WHAT YOU NEED TO DO
Only certain lines below are wanted: those starting at the line containing "13: (457, 154, 1.54)" and ending at the line containing "31: (190, 489, 1.16)", both included, each retyped exactly.

EXERCISE DATA
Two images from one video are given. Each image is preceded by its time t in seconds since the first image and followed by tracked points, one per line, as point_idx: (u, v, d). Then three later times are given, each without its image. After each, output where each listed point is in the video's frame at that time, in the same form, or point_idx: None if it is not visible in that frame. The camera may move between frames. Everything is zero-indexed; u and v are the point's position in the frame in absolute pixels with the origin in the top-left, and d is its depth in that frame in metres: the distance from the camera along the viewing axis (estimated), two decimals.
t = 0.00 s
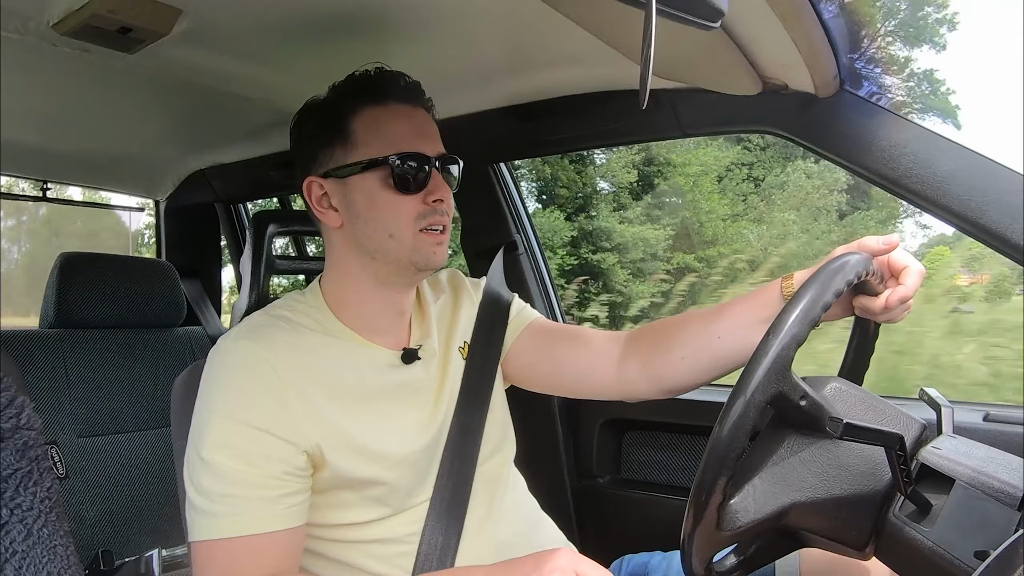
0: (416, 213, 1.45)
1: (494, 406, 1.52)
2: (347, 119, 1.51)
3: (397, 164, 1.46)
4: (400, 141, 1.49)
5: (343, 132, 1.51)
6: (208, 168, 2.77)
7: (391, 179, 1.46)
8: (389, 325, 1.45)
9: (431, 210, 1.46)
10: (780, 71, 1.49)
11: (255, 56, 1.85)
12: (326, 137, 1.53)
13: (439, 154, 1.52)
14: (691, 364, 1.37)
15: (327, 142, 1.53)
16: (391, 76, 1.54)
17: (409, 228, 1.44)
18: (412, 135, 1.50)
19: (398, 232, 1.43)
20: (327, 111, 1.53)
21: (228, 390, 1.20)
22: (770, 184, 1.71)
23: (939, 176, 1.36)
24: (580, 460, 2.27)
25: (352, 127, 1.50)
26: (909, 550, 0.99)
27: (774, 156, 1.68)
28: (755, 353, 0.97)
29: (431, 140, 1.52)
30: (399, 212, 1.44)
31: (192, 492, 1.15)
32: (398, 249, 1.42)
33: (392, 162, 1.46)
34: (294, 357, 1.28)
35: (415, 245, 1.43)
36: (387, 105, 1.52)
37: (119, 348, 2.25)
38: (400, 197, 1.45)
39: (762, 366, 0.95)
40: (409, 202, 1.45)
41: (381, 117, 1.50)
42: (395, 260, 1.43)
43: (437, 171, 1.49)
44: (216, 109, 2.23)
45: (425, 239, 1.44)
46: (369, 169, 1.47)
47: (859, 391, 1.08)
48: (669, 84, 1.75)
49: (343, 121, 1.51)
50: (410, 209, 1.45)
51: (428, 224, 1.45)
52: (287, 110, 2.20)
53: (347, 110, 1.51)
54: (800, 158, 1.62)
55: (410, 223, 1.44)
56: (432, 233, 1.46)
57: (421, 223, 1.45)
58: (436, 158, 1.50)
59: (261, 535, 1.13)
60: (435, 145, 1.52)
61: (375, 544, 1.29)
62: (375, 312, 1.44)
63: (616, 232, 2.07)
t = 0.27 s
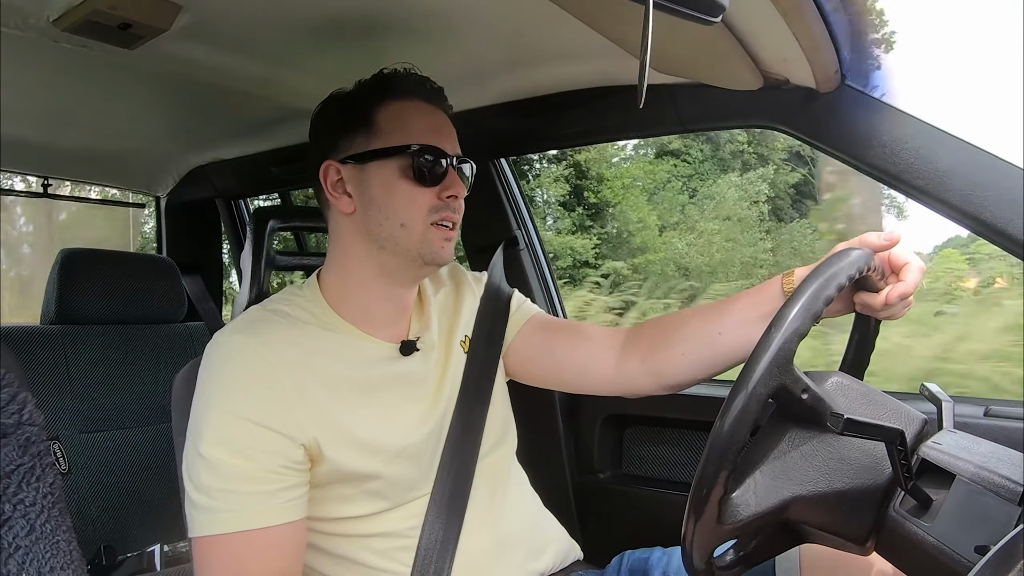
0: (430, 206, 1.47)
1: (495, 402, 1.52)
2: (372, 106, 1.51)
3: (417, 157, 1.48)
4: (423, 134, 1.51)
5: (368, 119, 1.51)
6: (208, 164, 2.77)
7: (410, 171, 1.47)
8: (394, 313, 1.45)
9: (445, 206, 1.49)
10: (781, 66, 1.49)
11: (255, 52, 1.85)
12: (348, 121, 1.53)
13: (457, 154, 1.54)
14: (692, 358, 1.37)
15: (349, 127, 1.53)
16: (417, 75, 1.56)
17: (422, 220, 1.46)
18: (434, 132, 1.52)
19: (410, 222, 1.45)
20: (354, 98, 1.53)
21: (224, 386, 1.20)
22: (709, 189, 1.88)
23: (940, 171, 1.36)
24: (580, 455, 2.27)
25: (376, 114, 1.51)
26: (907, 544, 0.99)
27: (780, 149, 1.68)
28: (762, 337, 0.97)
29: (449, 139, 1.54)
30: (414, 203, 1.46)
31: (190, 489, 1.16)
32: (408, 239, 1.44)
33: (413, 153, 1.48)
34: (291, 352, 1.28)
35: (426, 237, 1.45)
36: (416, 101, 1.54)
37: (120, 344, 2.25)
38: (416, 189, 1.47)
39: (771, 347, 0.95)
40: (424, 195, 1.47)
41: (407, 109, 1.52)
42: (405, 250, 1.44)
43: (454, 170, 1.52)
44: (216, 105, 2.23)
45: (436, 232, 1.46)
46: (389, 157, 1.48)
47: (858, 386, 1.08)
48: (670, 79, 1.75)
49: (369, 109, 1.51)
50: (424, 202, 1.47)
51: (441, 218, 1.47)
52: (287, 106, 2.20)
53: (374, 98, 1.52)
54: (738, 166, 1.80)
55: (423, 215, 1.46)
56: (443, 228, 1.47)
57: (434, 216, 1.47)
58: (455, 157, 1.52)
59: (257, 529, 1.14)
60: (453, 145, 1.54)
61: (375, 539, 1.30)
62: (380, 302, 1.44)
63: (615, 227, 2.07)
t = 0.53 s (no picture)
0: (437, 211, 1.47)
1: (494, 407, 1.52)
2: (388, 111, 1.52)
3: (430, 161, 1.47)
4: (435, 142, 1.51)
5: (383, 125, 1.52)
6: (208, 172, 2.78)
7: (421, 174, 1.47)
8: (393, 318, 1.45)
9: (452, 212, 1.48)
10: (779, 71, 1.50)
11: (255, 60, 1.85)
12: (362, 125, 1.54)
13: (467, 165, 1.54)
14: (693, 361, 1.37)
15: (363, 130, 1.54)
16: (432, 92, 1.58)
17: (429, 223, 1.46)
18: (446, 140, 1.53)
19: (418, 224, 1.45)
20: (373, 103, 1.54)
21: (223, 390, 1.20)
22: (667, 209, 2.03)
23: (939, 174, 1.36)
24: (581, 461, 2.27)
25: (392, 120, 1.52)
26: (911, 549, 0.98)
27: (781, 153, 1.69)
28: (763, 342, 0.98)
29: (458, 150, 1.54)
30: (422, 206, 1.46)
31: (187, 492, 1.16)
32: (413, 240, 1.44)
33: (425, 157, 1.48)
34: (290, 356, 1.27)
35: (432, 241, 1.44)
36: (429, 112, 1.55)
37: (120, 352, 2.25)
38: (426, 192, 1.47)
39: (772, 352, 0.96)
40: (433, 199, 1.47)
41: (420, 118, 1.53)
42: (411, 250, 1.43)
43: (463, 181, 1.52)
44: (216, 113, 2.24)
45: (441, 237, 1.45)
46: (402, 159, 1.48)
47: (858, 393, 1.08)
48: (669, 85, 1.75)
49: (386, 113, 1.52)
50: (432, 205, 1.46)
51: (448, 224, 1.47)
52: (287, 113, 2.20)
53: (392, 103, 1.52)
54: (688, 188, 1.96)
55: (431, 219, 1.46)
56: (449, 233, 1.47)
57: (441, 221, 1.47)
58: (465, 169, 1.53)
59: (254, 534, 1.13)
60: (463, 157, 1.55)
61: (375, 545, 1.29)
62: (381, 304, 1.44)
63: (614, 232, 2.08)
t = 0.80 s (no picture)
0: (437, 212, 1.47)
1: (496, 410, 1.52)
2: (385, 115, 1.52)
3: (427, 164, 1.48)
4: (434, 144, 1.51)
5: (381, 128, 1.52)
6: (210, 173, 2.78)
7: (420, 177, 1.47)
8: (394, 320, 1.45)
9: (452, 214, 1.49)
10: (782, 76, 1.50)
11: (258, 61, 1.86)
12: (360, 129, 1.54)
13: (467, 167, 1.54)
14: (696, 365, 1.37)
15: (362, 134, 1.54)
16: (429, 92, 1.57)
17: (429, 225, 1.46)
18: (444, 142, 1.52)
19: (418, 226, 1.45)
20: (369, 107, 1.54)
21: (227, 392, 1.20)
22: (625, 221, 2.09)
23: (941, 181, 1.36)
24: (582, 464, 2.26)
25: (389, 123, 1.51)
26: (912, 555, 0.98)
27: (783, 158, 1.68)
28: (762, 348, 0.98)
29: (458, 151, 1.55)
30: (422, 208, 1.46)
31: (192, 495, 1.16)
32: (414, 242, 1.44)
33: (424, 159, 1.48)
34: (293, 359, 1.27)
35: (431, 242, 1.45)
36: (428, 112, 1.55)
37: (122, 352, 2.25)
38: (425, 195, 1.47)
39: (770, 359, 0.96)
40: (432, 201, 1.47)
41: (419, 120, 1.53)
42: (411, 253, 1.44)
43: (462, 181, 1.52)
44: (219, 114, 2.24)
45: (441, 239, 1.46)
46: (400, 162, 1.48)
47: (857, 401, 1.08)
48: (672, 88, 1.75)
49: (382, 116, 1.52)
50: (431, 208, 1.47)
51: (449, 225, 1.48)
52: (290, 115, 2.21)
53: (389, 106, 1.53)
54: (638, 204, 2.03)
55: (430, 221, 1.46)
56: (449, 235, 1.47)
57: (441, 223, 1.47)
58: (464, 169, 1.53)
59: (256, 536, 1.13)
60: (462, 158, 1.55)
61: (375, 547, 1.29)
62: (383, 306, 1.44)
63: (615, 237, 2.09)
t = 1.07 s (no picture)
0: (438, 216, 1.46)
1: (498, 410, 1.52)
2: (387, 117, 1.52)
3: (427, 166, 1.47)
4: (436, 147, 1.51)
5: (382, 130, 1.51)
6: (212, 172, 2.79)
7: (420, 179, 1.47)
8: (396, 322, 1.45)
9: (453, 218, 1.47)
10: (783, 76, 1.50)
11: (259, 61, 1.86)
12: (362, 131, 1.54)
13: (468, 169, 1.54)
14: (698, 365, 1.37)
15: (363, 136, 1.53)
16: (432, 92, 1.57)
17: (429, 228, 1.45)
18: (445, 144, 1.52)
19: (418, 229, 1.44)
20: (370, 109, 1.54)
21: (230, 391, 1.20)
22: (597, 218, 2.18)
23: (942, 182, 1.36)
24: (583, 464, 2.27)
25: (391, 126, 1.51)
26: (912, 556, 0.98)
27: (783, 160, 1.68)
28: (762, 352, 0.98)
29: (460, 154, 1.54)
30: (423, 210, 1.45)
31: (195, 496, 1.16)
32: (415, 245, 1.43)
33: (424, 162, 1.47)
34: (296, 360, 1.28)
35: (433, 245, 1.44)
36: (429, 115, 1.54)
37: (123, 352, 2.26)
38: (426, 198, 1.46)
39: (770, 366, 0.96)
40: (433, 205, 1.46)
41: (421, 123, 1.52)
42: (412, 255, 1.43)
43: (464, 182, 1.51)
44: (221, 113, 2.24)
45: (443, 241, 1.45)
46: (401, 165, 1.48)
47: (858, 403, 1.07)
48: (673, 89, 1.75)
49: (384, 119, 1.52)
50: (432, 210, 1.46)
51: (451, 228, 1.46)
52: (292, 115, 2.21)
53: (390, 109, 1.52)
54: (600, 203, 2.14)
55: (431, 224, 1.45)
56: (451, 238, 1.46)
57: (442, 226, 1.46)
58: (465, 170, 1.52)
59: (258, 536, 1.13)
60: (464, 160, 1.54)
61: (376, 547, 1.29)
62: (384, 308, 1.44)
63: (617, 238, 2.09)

YOUR RESPONSE
13: (457, 154, 1.54)
14: (692, 358, 1.37)
15: (349, 127, 1.53)
16: (417, 75, 1.56)
17: (422, 220, 1.46)
18: (434, 132, 1.52)
19: (410, 222, 1.45)
20: (354, 98, 1.53)
21: (224, 386, 1.20)
22: (709, 189, 1.88)
23: (940, 171, 1.36)
24: (580, 455, 2.27)
25: (376, 114, 1.51)
26: (907, 544, 0.99)
27: (780, 149, 1.68)
28: (762, 337, 0.97)
29: (449, 139, 1.54)
30: (414, 203, 1.46)
31: (190, 489, 1.16)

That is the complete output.